The Chronicle has a great article by a professional term paper writer. I’m calling it great because it’s well-written, interesting, and provocative. (Interestingly, those three attributes don’t directly reflect the subject matter.) I certainly don’t support cheating, but the author’s job is pretty interesting. It sounds like he/she gets to learn about all sorts of things as part of their job. Though the nature of those deadlines seems unappealing.

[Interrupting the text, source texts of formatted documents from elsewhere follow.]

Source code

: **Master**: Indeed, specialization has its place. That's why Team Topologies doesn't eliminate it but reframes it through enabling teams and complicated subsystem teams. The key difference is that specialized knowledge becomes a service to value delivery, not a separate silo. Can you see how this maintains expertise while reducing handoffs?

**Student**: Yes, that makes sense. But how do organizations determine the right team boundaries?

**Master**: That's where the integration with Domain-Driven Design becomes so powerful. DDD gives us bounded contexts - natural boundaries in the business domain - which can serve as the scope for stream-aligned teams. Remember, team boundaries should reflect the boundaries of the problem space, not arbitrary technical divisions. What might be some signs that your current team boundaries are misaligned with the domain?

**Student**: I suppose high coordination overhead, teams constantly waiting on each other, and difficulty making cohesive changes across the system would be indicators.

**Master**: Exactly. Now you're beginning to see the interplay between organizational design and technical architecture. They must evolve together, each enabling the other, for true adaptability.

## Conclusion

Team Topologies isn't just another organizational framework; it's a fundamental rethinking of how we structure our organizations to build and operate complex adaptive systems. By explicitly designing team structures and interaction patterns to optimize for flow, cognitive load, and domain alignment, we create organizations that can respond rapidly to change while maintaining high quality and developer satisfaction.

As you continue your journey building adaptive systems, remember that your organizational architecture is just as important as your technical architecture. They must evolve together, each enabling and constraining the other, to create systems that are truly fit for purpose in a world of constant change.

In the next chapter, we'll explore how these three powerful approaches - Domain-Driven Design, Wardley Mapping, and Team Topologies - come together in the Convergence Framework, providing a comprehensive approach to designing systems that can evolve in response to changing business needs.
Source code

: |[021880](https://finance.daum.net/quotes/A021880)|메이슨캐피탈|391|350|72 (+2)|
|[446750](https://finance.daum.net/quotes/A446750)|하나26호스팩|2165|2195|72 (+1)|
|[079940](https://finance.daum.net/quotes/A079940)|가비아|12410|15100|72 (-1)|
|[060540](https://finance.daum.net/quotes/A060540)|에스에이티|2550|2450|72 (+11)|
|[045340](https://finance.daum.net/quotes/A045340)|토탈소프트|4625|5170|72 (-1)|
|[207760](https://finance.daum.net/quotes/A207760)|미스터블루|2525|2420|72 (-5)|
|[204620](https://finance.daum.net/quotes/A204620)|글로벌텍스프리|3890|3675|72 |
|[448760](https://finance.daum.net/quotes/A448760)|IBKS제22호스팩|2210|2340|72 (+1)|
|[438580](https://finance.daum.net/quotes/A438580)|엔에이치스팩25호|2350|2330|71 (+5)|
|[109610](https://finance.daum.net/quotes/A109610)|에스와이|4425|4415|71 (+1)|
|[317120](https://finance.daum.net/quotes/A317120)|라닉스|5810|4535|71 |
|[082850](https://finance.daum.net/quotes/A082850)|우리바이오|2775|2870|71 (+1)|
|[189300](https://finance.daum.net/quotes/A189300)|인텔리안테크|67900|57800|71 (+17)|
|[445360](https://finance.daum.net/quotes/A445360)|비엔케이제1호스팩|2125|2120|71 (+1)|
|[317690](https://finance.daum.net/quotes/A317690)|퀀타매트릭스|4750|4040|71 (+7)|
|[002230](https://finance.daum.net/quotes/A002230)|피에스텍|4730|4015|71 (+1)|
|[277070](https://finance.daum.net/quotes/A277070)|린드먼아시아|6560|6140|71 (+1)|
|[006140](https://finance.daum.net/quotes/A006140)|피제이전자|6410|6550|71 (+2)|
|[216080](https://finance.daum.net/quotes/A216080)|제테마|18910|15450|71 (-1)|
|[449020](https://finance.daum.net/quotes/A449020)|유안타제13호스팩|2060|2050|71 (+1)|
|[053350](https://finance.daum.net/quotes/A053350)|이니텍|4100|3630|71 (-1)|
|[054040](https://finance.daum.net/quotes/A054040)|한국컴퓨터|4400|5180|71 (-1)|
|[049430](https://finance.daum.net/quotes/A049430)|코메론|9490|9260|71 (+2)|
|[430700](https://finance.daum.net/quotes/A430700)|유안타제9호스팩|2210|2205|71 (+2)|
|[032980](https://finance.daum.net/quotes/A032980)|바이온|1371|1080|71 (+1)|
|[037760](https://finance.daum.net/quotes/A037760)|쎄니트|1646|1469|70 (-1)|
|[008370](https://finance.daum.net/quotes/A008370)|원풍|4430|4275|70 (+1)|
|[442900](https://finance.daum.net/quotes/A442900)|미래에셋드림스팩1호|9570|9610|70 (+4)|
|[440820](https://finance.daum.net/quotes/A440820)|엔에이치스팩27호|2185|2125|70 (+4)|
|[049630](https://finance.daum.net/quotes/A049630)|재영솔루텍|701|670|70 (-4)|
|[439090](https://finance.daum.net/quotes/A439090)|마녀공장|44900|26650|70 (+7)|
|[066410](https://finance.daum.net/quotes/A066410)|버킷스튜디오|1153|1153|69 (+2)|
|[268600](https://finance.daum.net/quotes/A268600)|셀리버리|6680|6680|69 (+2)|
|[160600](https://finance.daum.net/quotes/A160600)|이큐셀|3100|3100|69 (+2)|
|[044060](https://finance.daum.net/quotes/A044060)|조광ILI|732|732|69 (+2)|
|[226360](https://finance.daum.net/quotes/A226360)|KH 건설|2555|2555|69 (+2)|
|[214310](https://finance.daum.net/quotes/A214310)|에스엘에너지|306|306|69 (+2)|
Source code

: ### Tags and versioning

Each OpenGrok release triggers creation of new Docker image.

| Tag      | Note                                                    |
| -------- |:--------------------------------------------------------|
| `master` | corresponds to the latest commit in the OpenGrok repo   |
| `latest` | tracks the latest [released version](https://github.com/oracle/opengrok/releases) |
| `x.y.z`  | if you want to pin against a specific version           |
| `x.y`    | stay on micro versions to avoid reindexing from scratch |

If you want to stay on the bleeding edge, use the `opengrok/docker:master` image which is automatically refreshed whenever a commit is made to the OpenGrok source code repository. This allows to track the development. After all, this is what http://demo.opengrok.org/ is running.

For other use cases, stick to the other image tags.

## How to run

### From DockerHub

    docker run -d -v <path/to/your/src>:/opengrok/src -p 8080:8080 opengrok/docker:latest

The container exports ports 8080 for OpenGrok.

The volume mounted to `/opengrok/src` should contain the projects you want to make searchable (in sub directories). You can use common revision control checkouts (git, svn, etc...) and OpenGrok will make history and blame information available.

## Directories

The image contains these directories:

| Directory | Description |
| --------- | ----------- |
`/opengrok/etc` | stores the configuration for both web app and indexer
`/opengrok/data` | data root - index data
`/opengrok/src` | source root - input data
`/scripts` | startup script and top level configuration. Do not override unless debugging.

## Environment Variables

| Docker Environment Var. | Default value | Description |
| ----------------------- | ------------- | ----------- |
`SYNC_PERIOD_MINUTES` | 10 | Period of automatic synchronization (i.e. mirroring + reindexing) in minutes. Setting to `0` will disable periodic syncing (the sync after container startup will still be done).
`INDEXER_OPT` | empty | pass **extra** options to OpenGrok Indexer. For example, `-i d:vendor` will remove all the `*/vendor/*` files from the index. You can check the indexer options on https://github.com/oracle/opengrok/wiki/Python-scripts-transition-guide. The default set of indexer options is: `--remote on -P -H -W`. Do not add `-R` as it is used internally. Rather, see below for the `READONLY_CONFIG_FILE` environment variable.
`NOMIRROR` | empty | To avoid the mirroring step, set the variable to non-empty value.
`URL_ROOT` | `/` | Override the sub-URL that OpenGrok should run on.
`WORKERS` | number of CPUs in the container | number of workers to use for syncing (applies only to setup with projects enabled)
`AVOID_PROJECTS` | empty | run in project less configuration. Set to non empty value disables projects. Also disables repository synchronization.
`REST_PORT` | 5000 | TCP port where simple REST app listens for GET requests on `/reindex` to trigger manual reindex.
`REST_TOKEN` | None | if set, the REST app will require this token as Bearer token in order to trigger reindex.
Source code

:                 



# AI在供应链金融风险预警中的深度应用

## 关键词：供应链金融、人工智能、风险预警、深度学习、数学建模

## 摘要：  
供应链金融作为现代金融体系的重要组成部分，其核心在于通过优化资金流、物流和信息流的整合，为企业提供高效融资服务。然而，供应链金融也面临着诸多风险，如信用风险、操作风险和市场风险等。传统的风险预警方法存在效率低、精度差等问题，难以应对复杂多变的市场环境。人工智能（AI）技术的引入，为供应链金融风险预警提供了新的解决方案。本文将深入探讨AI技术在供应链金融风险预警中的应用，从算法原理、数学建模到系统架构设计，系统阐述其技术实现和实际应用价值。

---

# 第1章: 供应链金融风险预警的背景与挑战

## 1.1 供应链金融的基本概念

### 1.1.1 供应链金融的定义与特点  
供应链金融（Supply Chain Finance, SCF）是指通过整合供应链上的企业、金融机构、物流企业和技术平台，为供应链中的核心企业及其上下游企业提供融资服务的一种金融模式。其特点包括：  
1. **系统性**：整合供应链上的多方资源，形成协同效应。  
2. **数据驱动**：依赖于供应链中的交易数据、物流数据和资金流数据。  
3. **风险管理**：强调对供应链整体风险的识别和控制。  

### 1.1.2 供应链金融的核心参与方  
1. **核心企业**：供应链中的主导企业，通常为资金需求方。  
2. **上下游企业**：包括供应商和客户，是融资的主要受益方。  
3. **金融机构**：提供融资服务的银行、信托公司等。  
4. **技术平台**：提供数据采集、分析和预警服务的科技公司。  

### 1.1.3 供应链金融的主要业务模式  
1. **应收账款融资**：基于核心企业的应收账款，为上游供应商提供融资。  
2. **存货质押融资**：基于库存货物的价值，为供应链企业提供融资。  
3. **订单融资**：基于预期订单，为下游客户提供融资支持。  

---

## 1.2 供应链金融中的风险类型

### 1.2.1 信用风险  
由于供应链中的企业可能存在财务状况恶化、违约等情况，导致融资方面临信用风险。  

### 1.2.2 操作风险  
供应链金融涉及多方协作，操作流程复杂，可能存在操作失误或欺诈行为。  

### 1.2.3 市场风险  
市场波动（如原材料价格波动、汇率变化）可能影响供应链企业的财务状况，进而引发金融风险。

Some of the comments are interesting, but they bored or bothered me after reading halfway. One great point is the difficulty in identifying such cheating. Typically, cheating that we find is one student copying from another in the same class/section. I’ve heard of cases where people find a copy from a previous year of the course (though I haven’t taught long enough to experience that yet). I can’t imagine the burden of proof in these cases though – if you somehow got a copy of the email, would that count? Maybe if you could show a clear difference in writing style, maybe. Also, there is criticism about lack of content in “fake” papers, but the author makes it pretty clear that he/she checks the background information from google/amazon. Adding google scholar to the list makes me think the output must be pretty decent, though I can’t imagine the technical content of the output would match a decent paper.
Another part of me wonders about writing publications. In some sense, the “novelty” of the publication is the research itself, not the writing. And it’s tempting to believe rumors of grad students not being attributed for their efforts (which is not too different than this story). At the same time, when I read poorly written papers I wish a professional writer had written them, even at reduced content. It might be interesting to have some sort of professional writer in the department to help advise about writing, though the author really needs to have control over the content. For those who are modest at writing (like me), it’s probably good enough to plan/write things yourself, but bounce ideas off of those around you, and ask for people to review your articles.
The article really reminded me of the movie Catch Me If You Can; even though the protagonist is a “bad guy”, it’s fun to watch.